In order to do a proof by contradiction, you must know the negation of the statement; but you are not trying to prove that the negation is true. You are assuming that the negation is true, and trying to deduce a statement known to be false/impossible.
In the case you give, the statement you want to prove is $$\forall x\in\mathbb{R}\Bigl( x\gt 2 \rightarrow x^2+3\gt 0\Bigr)$$
The negation of this statement is $$\begin{align*} &\neg\Biggl( \forall x\in\mathbb{R}\Bigl(x\gt 2 \rightarrow x^2+3\gt 0\Bigr)\Biggr)\\ &\exists x\in\mathbb{R}\Biggl(\neg\Bigl( x\gt 2\rightarrow x^2+3\gt 0\Bigr)\Biggr)\\ &\exists x\in\mathbb{R}\Biggl( x\gt 2 \text{ and } \neg(x^2+3\gt 0)\Biggr)\\ &\exists x\in\mathbb{R}\Bigl( x\gt 2 \text{ and }x^2+3\leq 0\Bigr) \end{align*} $$ So, to do a proof by contradiction, you would start by assuming that there is a real number $x$ that is both greater than 2, and also has the property that $x^2+3\leq 0$. From this, you would want to deduce something utterly impossible.

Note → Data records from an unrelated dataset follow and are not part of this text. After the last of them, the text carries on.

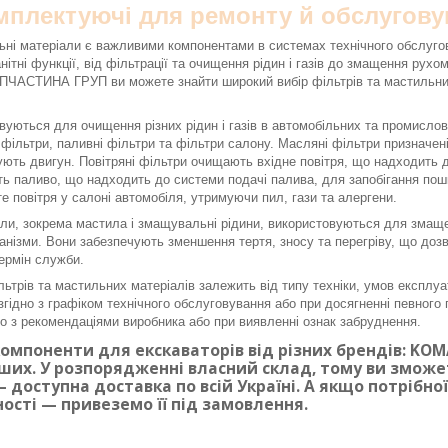
омплектуючі для ремонту й обслугову
ьні матеріали є важливими компонентами в системах технічного обслуго
нітні функції, від фільтрації та очищення рідин і газів до змащення рух
ЧАСТИНА ГРУП ви можете знайти широкий вибір фільтрів та мастильних 
вуються для очищення різних рідин і газів в автомобільних та промисло
і фільтри, паливні фільтри та фільтри салону. Масляні фільтри призначе
ють двигун. Повітряні фільтри очищають вхідне повітря, що надходить до
ь паливо, що надходить до системи подачі палива, для запобігання по
е повітря у салоні автомобіля, утримуючи пил, гази та алергени.
ли, зокрема мастила і змащувальні рідини, використовуються для змаще
ханізми. Вони забезпечують зменшення тертя, зносу та перегріву, що доз
ермін служби.
льтрів та мастильних матеріалів залежить від типу техніки, умов експлуа
згідно з графіком технічного обслуговування або при досягненні певного п
дно з рекомендаціями виробника або при виявленні ознак забруднення.
омпоненти для екскаваторів від різних брендів: KOMAT
ших. У розпорядженні власний склад, тому ви змож
 доступна доставка по всій Україні. А якщо потрібн
ності — привеземо її під замовлення.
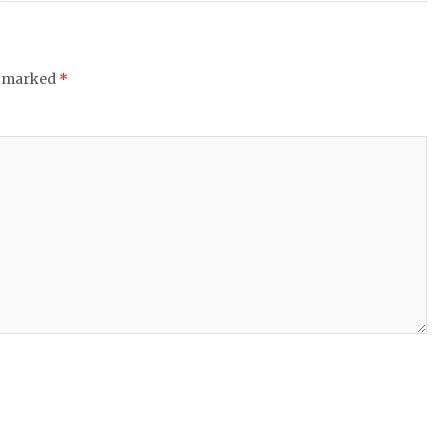
e marked
*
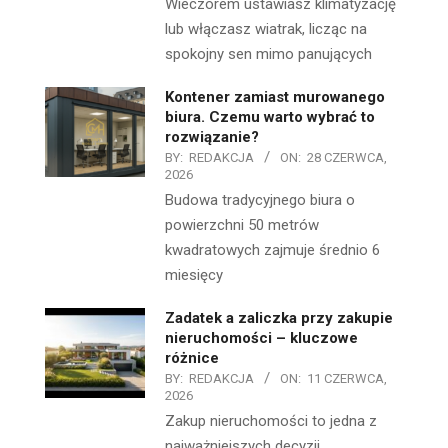
Wieczorem ustawiasz klimatyzację
lub włączasz wiatrak, licząc na
spokojny sen mimo panujących
Kontener zamiast murowanego
biura. Czemu warto wybrać to
rozwiązanie?
BY:
REDAKCJA
ON:
28 CZERWCA,
2026
Budowa tradycyjnego biura o
powierzchni 50 metrów
kwadratowych zajmuje średnio 6
miesięcy
Zadatek a zaliczka przy zakupie
nieruchomości – kluczowe
różnice
BY:
REDAKCJA
ON:
11 CZERWCA,
2026
Zakup nieruchomości to jedna z
najważniejszych decyzji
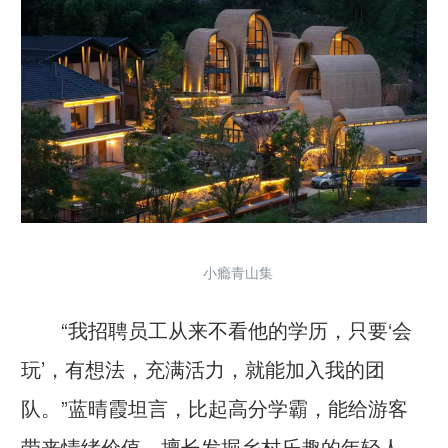
小瘾青山集
“我招聘员工从来不看他的学历，只要‘会
玩’，有想法，充满活力，就能加入我的团
队。”蓝晴霞坦言，比起高分学霸，能给游客
带来情绪价值、擅长发掘乡村乐趣的年轻人，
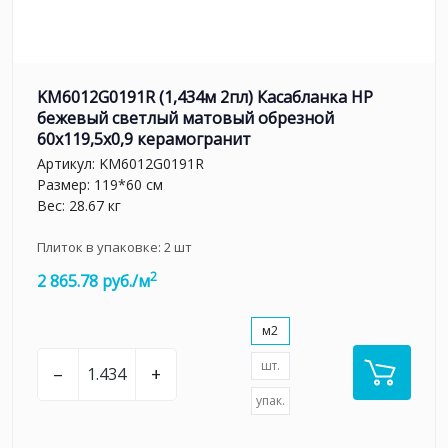
KM6012G0191R (1,434м 2пл) Касабланка HP
бежевый светлый матовый обрезной
60x119,5x0,9 керамогранит
Артикул:
KM6012G0191R
Размер: 119*60 см
Вес: 28.67 кг
Плиток в упаковке:
2
шт
2
2 865.78 руб./м
м2
шт.
–
+
упак.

If you were trying to prove the negation, you would be trying to prove that there is a real number $x$ that is both greater than 2 and also has the property that $x^2+3\leq 0$.
Different things entirely.
If you do a proof by contradiction successfully, you have established that the given statement is true.
If you successfully prove the negation, you have established that the given statement is false.